[Data extracted from a collection]
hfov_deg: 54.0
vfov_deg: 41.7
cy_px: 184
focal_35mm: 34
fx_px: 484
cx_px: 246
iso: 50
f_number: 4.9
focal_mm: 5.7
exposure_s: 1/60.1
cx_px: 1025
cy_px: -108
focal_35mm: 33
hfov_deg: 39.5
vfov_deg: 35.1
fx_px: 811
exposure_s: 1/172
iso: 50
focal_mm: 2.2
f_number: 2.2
--
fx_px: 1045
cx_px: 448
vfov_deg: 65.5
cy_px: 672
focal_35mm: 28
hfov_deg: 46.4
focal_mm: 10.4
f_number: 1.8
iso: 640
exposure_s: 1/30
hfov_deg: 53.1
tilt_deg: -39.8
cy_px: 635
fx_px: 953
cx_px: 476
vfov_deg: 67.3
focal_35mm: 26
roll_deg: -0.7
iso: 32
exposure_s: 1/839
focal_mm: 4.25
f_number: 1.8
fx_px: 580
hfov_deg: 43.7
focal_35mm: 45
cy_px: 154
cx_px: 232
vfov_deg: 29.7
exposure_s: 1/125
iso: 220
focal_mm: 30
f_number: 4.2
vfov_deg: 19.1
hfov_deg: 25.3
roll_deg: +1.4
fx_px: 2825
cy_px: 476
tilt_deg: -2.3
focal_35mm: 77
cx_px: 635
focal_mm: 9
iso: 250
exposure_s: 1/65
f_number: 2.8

What is needed → All lines above from the one containing "vfov_deg: 29.7" to the one containing "f_number: 2.8" must be repeated exactly, both lines included, and no others.

Finished task →
vfov_deg: 29.7
exposure_s: 1/125
iso: 220
focal_mm: 30
f_number: 4.2
vfov_deg: 19.1
hfov_deg: 25.3
roll_deg: +1.4
fx_px: 2825
cy_px: 476
tilt_deg: -2.3
focal_35mm: 77
cx_px: 635
focal_mm: 9
iso: 250
exposure_s: 1/65
f_number: 2.8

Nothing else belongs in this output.